In the video, shot on location in Potsdam, Mr. Michaud pleads with viewers to mount a national campaign to contact Mr. Craven or donors willing to spend money to save the structure.

Since being uploaded a few days ago, the sometimes tongue-in-cheek video featuring Mr. Michaud acting scared outside the abandoned house has received more than 3,800 views. The video showcases the building's extensive history.

Mr. Michaud said the video is receiving responses from around the country from people who agree the house is worth saving. He said he also hopes to hear from people who were involved in Mr. Craven's early film experiments in Potsdam.

Town Supervisor Marie C. Regan said that while she applauds Mr. Michaud's efforts to save the house, the structure is beyond repair.

"We had Tisdel (Associates) evaluate it for us to see if there was any way that we could rehabilitate it for use as a town hall, and he told us it would cost two tractor-trailers full of money," Mrs. Regan said. "When we found that out, that was the nail in the coffin."

Mrs. Regan said the Town Council will continue with its plans to raze 18 Elm St. and build a new town hall on the site, but it would be willing to sell the building if someone came up with enough money to restore it.

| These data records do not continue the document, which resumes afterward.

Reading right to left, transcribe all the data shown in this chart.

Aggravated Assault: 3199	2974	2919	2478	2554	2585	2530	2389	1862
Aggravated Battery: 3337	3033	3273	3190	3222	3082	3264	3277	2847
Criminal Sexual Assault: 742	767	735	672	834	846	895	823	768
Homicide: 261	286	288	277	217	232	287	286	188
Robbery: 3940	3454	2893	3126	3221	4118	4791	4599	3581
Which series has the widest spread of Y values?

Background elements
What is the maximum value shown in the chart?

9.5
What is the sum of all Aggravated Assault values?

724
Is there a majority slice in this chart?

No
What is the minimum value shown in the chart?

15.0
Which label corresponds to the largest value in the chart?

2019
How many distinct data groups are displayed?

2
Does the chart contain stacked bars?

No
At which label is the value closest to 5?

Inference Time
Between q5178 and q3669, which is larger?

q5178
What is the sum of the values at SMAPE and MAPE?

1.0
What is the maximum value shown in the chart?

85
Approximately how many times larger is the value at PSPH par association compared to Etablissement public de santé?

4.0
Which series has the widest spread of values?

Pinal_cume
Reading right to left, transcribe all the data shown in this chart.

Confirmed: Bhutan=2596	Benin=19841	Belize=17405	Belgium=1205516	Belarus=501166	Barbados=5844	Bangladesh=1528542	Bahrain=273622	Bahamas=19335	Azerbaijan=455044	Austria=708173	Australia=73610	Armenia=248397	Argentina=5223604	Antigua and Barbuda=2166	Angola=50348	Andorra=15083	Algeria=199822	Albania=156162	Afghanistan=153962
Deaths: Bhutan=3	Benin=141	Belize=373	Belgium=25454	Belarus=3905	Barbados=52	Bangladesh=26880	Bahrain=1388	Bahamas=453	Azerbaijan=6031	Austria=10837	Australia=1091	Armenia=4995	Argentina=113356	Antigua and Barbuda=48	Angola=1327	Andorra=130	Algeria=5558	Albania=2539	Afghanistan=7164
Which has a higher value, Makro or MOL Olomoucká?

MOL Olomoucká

"I would still say that if anyone had a couple of million and they were willing to do it, I'd applaud their effort," Mrs. Regan said. "But the fraternity members of Theta Chi weren't able to do that. Wes Craven hasn't shown any interest in it to date, nor has Clarkson, if they feel this is a part of their historical past."

In the meantime, Mr. Michaud plans to upload more video blogs on the subject and keep researching Mr. Craven's days in Potsdam in hopes of drumming up more national interest.